Music prevents seizures with epilepsy: Research


A research presented in the 123rd Annual Convention of the American Psychological Association has found that epileptic people, while listening to music, have a considerably higher level of mind activity.

The report showed that people facing epilepsy are inclined to synchronize more with music, as their mind reacts differently to it, compared to those without the condition. Researchers believe it could lead to a major breakthrough in preventing seizures.

Assistant professor, PhD, Christine Charyton, while presenting the research report said, “We have faith that music will soon be used as an intrusion in helping people with epilepsy.”

She added that about 80% of epilepsy cases are what in medical terms is referred to as temporal lobe epilepsy, where the seizures originate in the brain’s temporal lobe. This is the same region of the brain where music is processed. This link motivated Charyton to do the research.
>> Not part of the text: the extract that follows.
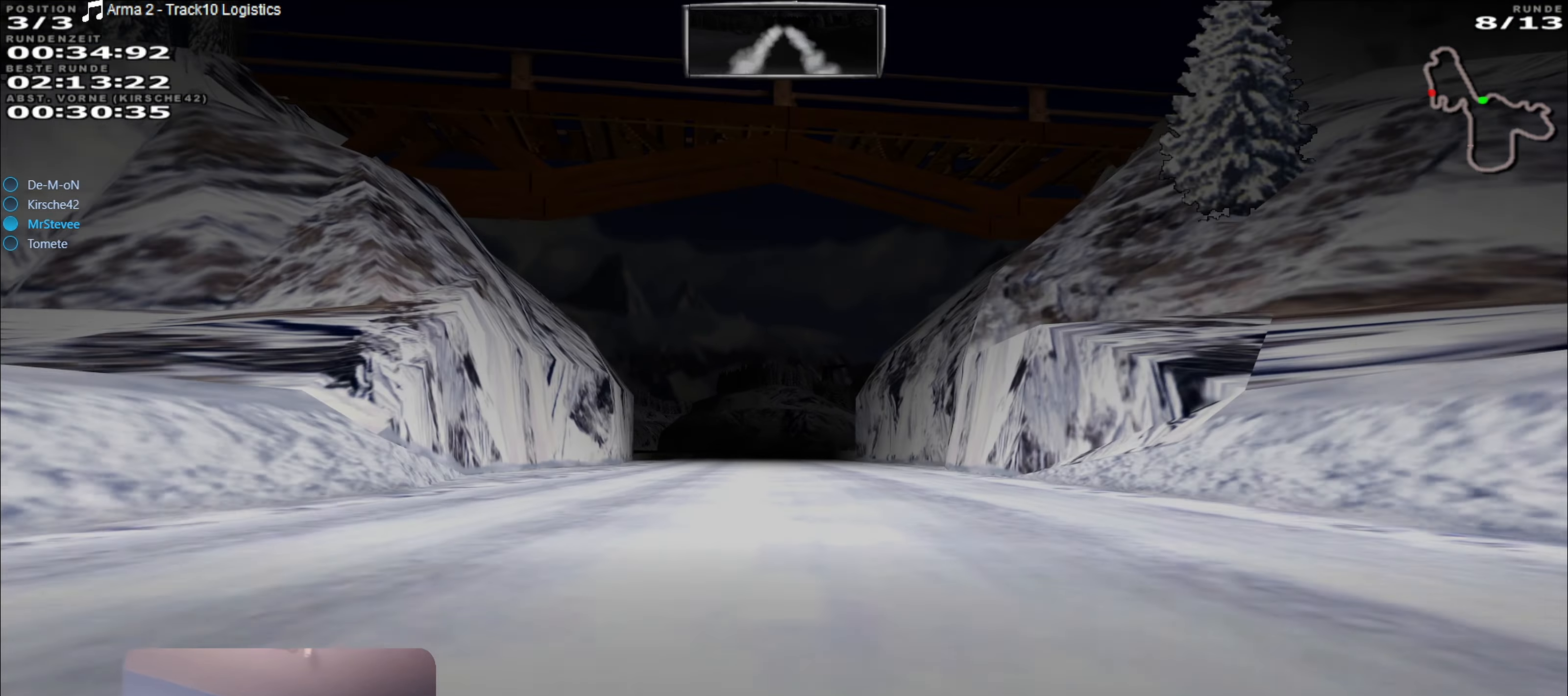
{"buttons": ["R2"], "left_stick": "center", "right_stick": "center", "events": []}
She and her fellow researchers compared the ability of processing music, of people with and without the condition. They used an electroencephalogram, where electrodes were attached to the scalp to 21 different patients, and monitored their brainwave patterns. They observed each patient subject for 10 minutes, either with specific music or periods of silence.

They concluded that subjects who had listened to a comparatively higher amount of music showed more amount of brain activity and their brain activity synchronized with music.

Charyton further said that although research had showed scientists that brain processed silence and music very differently, its effect on epilepsy is a major achievement. While she does not believe that current therapies can be replaced by music, she calls it a new intrusion to prevent seizures in conjunction with the customary cure.